Security Sprint – Firefox Profiles
We’re all busy people. A security sprint should take no more than two hours… which while long for a real sprint, it a mere blink of an eye when compared to the multi-year commitment that is proper security practice.
If you use Firefox as your primary browser, there’s a feature that you’re probably not taking proper advantage of. Firefox stores your personal data in a profile. This includes your bookmarks, passwords, cookies and add ons. The advantage here is that you can tune your Firefox configuration to what you’re doing… and somewhat segment your data.

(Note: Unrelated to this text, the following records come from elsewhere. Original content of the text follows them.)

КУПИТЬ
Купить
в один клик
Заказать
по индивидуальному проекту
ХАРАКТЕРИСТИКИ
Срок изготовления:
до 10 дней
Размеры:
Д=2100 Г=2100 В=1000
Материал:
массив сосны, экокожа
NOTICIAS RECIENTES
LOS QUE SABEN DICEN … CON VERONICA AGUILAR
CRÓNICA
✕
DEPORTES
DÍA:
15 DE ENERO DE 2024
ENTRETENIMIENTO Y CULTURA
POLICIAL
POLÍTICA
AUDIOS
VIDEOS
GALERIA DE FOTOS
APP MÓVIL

For example, I have my normal browsing profile which includes a bare minimum number of add ons Adblock Plus, LongURL Mobile Expander, Web of Trust, BetterPrivacy, Cookie Safe and NoScript. Then, if I am conducting offensive security work, I use a profile that is loaded with some attack tools like SQL Inject Me and XSS Me. Similarly, when I’m doing web development or troubleshooting, I have a separate profile that loads Web Developer and Live HTTP Headers. This approach keeps my normal use fairly light and allows me to load the extensions that I need when I need them.
In theory, it also keeps my passwords and cookies a bit safer than usual. It’s not as secure as using a completely separate user account or even computer for doing dangerous activities, but it’s better than not doing anything at all.
To do build your own profiles, go here and launch the Profile Manager. Then, when you start Firefox, you will get dialog asking you which profile you wish to run. From there, it’s just a matter of picking which mode you wish to work in and selecting the appropriate profile before you start.